This is a starting point for running VirtServer in kubernetes utilizing helm charts. Users might need to modify it to their needs. This helm chart was last updated 2022-08-18 for VirtServer 3.12.1.
If your helm is setup with kubernetes correctly all you need to do to run the helm chart is the following:
helm install virtserver . -f values.yaml
Whenever you need to update your VirtServer to a new version or simply just restart it run:
helm upgrade virtserver . -f values.yaml
This usually makes your VirtServer unavailable for a minute and any virtual services not configured to autostart will need to be manually started again.
When it is time to bring down VirtServer you run:
helm uninstall virtserver
Within this repository there is an example of what values.yaml could look like.
Where ProtectionLS license server is running. Make sure that any network configuration needed is done so that the VirtServer node can reach the license server. If the license server can't be reached or doesn't have a valid VirtServer license then VirtServer won't be able to start.
Example:
host.minikube.internal:1443
Note: This example works for when the ProtectionLS license server is running at the same host as a minikube cluster. Other environments will need a different domain or IP and port. Also note that ProtectionLS in this particular configuration is not running on its default port but rather 1443.

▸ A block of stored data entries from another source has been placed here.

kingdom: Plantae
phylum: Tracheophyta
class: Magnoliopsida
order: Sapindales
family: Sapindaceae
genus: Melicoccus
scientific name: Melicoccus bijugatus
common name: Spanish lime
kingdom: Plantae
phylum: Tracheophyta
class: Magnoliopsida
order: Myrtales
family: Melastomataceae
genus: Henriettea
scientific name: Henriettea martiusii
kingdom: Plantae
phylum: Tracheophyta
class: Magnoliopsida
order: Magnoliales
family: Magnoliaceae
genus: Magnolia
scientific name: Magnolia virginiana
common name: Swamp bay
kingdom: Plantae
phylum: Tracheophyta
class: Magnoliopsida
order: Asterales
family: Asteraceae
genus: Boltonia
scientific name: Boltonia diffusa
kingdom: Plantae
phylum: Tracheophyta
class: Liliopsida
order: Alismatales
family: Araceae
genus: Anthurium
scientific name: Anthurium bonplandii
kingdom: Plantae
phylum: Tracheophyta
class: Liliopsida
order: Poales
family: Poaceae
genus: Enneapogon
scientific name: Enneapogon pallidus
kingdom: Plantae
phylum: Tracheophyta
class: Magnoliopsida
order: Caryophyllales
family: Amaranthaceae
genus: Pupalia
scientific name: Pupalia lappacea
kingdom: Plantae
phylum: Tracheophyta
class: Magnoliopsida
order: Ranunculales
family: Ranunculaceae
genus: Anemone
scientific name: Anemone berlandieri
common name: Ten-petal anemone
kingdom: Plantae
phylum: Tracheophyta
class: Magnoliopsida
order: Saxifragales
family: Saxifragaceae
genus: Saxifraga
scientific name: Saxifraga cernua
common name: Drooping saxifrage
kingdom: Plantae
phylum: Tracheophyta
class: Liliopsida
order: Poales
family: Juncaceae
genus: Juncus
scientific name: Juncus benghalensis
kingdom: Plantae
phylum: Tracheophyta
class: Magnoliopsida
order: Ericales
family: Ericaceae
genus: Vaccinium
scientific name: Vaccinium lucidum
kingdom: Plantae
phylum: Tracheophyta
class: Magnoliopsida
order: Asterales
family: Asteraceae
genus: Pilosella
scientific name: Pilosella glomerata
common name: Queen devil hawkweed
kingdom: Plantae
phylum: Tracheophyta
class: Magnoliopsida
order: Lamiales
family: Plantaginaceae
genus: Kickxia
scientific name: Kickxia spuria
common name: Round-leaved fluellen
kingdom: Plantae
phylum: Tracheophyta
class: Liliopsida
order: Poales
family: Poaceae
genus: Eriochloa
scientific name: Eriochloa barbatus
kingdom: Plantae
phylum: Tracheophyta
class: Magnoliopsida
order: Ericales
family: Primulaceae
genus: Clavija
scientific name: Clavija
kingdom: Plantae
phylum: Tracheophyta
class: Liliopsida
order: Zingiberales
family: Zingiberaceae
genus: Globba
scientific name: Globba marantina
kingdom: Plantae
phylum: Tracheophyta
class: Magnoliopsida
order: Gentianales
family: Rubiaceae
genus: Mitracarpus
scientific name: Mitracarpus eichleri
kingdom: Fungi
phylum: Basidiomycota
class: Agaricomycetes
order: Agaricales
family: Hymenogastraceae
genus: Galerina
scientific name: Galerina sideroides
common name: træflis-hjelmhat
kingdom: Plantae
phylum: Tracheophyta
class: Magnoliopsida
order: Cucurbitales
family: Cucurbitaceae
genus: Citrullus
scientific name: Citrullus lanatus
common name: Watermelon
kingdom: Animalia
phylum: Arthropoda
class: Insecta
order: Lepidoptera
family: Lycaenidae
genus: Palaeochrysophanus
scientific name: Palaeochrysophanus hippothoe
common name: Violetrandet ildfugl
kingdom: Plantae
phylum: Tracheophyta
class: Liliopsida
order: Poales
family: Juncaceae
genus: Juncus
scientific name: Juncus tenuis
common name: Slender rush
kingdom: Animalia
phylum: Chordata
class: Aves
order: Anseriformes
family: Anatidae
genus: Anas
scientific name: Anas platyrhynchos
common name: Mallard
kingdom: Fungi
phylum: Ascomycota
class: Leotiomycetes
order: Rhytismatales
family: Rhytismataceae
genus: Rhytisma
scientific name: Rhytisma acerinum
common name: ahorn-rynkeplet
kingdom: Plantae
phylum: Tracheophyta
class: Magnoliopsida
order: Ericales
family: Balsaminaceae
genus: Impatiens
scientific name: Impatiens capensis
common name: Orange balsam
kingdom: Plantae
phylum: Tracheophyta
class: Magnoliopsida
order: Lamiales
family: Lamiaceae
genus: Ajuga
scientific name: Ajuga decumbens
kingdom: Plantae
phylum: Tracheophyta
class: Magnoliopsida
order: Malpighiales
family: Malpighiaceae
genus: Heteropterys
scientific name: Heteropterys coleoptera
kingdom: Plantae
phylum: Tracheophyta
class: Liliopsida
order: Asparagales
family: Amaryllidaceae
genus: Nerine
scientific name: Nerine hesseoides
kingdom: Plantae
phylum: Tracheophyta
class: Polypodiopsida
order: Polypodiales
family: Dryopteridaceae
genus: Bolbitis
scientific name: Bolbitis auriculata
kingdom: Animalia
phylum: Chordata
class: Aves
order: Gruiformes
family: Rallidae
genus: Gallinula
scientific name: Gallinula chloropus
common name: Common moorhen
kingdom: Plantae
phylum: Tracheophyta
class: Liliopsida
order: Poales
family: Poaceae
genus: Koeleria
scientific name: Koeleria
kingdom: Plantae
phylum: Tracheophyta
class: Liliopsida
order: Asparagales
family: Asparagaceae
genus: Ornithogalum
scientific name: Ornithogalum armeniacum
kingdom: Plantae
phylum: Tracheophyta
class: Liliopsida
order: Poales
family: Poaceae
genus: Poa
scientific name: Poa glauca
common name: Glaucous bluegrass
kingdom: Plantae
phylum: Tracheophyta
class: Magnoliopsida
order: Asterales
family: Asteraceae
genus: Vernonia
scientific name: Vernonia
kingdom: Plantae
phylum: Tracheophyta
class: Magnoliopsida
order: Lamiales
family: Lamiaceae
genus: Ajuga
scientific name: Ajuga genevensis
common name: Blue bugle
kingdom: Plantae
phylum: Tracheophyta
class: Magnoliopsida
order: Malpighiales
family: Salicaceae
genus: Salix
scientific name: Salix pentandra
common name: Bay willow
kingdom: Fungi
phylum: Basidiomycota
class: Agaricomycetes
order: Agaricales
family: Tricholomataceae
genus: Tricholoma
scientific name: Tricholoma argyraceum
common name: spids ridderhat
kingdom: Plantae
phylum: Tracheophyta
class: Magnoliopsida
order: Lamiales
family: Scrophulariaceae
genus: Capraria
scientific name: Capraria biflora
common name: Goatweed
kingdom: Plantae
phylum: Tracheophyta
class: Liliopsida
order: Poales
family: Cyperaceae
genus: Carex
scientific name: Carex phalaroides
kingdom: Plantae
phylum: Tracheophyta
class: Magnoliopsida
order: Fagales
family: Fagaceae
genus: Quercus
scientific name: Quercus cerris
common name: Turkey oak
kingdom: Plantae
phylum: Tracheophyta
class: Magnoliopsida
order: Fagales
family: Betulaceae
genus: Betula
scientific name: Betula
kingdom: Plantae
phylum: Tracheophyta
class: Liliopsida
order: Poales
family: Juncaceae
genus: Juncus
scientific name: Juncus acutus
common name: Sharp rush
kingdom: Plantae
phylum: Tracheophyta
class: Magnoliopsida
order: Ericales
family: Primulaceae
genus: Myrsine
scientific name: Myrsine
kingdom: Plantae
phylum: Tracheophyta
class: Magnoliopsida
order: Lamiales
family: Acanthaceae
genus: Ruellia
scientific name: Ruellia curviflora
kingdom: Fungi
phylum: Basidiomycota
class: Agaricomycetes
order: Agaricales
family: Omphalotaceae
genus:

An array with exactly two elements representing the start and stop of a range of ports that should be exposed of VirtServer hosts. These ports maps to your virtual services running in VirtServer. The port that you would access them through will probably not be the same as the port you decide to open. If you have 10 virtual services then you probably want to expose 10 ports. The virtual services need to run on a port within this range.
Example:
[8000, 8010]
To figure out what port it gets mapped to(and is accessible on outside the Kubernetes cluster) run:
$ kubectl get svc ready-api-virtserver
NAME TYPE CLUSTER-IP EXTERNAL-IP PORT(S) AGE
ready-api-virtserver NodePort 10.100.126.233 <none> 9090:32298/TCP,8000:31051/TCP,8001:30639/TCP,8002:32653/TCP,8003:30283/TCP,8004:30470/TCP,8005:31451/TCP,8006:31511/TCP,8007:31808/TCP,8008:31729/TCP,8009:32241/TCP,8010:30207/TCP 5d18h
How big storage you want to give VirtServer for storing deployments, HAR-logs, audit logs, regular logs and more. Can start of as a small value of for example 1Gi, but ensure you then monitor storage space, so you can upgrade it or clean out old logs whenever needed. Valid values are anything that would be valid as Memory resource units.
Example:
1Gi
Which VirtServer image you want to run. This allows you to upgrade versions quick and simple by just changing the version. Need to be the full image name including repository.